Saturday, September 24, 2011
Responses to our book: e mailed manuscripts, printed books, our discussion group
I was watching the financial news last night: not the craftiest of authors to launch a book this week, wouldn’t you agree? Books like babies, however, get conceived and birthed when they will. The evaluations have begun to trickle in. Actually, they have been coming in for a while as all those drafts in the filing cabinet can testify!
We first offered the final proof of the manuscript in an electronic form to a number of friends. The responses varied - or there was none. A very strong response, indeed! One was of particular interest to us. From our Wednesday night discussion group at church we asked a veteran who is married to a Korean lady to look the book over. I got an e mail back in due time; he said that he had shared it with a half dozen others and they had liked it. His closing comment was intriguing: “It really was hard to come home.” The context seemed to be of remembering returning to America after combat. My thought, as I typed out about Saul and his transformation into Paul, is that there is probably going to be a lot of remembering.
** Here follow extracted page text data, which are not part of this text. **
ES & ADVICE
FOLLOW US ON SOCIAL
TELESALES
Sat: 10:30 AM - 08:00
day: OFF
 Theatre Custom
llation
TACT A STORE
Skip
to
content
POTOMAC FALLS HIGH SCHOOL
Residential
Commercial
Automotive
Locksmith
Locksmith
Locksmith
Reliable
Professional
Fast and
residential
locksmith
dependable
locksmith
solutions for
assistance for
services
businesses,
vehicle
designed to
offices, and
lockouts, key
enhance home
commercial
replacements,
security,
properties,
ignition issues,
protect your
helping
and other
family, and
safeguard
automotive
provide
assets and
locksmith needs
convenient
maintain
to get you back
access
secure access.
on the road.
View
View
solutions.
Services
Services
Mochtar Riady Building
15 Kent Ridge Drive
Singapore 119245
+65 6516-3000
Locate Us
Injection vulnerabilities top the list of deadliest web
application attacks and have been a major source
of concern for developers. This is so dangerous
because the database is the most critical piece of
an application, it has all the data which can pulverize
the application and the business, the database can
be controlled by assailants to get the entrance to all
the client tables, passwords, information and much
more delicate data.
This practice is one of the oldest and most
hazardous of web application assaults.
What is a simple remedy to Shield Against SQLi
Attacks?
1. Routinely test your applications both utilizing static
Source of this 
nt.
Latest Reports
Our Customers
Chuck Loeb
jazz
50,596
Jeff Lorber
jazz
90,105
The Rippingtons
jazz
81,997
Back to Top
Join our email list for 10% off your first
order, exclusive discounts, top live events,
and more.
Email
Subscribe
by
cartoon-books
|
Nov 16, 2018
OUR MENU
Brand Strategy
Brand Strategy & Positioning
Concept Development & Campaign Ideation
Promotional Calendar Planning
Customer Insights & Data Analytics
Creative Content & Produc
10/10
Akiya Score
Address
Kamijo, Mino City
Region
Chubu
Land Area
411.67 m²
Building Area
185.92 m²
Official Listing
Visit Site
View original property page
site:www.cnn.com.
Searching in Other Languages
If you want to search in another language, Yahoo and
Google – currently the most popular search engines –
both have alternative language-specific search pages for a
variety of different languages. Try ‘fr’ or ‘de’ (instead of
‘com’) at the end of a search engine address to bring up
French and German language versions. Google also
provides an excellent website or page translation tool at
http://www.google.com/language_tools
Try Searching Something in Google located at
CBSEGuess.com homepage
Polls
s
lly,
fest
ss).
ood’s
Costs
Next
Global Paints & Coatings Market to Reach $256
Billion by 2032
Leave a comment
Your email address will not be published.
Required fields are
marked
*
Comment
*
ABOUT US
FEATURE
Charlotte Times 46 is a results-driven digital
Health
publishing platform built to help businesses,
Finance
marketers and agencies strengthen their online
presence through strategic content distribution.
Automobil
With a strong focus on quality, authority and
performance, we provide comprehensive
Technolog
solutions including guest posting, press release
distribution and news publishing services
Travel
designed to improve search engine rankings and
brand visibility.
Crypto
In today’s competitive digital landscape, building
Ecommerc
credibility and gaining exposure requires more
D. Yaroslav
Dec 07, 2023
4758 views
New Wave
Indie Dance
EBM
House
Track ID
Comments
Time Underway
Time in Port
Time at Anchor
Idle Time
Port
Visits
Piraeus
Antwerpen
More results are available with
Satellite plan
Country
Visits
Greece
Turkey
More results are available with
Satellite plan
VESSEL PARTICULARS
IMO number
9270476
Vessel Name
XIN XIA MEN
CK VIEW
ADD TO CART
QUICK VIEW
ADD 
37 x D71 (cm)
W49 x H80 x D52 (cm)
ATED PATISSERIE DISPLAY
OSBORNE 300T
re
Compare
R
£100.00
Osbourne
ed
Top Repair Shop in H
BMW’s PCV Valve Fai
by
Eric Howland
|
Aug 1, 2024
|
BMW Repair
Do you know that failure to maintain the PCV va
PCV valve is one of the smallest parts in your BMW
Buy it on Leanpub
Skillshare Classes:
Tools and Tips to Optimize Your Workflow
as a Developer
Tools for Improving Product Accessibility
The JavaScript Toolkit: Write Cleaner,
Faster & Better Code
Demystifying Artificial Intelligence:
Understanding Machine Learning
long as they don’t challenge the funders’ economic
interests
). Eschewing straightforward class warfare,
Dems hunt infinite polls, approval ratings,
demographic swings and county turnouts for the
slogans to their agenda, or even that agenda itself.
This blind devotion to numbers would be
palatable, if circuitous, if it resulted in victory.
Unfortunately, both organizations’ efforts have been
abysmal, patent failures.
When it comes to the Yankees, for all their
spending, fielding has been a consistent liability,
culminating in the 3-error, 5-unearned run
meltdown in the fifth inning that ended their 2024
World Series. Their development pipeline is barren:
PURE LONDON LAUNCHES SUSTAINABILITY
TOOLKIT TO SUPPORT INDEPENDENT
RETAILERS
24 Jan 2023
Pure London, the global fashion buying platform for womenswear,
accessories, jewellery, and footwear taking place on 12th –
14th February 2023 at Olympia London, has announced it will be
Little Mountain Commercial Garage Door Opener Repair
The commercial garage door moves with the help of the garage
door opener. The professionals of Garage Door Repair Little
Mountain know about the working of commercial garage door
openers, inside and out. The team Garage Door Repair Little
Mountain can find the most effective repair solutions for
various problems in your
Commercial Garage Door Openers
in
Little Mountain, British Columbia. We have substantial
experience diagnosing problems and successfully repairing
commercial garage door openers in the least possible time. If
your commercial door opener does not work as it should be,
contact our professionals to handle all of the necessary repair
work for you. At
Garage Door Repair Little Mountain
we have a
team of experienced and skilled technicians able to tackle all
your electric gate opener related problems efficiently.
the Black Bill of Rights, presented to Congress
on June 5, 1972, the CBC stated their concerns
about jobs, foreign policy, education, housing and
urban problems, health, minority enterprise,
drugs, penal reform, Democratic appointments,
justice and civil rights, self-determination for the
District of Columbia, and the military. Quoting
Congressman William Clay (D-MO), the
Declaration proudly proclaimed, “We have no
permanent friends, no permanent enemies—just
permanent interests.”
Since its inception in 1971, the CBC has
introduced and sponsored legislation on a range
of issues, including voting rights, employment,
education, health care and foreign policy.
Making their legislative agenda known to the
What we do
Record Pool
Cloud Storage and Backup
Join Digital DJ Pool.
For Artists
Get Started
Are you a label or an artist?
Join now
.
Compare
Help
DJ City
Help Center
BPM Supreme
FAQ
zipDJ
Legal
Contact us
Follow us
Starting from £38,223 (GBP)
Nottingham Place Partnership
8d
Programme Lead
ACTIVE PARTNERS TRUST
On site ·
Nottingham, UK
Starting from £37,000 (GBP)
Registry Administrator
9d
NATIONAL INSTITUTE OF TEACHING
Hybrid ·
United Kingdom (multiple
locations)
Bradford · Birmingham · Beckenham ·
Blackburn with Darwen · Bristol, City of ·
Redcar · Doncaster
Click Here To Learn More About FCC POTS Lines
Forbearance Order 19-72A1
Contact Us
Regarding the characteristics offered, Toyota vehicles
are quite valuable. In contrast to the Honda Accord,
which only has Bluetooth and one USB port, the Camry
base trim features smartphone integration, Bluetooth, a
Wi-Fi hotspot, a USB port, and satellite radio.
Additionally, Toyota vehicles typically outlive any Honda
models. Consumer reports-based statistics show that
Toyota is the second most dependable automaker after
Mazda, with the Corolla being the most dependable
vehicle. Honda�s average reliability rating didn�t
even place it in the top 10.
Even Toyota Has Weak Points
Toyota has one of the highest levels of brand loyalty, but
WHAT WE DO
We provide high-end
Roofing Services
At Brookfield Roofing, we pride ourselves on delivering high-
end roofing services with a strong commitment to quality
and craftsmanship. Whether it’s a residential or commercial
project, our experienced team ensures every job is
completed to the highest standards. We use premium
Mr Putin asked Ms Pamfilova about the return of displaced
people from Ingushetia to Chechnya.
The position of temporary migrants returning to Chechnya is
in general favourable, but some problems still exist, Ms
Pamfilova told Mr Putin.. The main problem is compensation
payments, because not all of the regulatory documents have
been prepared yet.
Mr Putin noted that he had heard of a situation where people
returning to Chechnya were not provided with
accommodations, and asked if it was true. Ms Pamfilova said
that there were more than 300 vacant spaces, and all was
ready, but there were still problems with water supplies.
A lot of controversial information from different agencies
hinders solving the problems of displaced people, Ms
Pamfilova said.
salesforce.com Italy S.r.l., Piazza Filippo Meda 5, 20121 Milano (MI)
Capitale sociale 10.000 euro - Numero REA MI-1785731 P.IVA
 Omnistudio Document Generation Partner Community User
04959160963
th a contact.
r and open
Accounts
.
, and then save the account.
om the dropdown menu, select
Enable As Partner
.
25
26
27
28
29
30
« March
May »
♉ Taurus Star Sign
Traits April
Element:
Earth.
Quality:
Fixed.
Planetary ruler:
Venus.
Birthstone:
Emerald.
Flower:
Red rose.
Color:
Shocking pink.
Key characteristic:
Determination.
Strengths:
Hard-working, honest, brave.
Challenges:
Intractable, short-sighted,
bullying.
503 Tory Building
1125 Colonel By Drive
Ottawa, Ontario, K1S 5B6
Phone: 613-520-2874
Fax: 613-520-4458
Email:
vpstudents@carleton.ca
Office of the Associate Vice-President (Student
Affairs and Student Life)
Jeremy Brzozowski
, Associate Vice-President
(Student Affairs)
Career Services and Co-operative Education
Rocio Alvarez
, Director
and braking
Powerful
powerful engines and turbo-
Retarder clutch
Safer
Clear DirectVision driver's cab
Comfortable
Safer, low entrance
We recently also sent a hard copy to a widowed friend who had a long experience in Christian education; we call each other occasionally. She telephoned us to say that she had gotten into it and as she read she had begun to cry; she thought a lot of other people would, too.
On Friday morning our group got into the first chapter of the book, “The Fracturing of the Person.” In it Annelie and I illustrate the characteristics of the post-traumatic process from the Damascus story as recounted by Dr. Luke - whom you will recall, was Paul’s personal physician. As a highly critical person of myself, to my relief (and to my wife’s, you women will understand), it was a very gratifying experience. To my surprise, when read aloud many of the passages sounded poetic. There were two passages that were somewhat repetitious; if there should be a second edition I think the elimination of one sentence in the first passage will address the problem. I was reading along in my own copy so that I could mark anything that needed re-doing. The other man in the group that morning – a combat veteran - noted it. He said he had been reading ahead, noted a couple of typos and volunteered to circle them in his copy so that I could correct them. There was one other surprise for me, in terms of writing style. I had not been aware that in organizing paragraphs I had the tendency in that closing – summarizing - sentence to give it a real punch.
Well, there are now a thousand copies of The Apostle Paul and Post-Traumatic Stress, From Woundedness to Wholeness out. Soon the publisher will have it on Amazon books.com; we will use our blog to also be the web page for the book. The pictures on the right side will go; our son’s “trailer” will replace them with ones he has selected and using the hymn, “Amazing Grace” sung by our church choir for the background. There will also be links to order the book.
Looking at the noon news today there was a running commentary on the disasters people are experiencing across the world. We are each going to have to share with one another all the Amazing Grace we can muster. For Annelie and me, blogging is a part of it.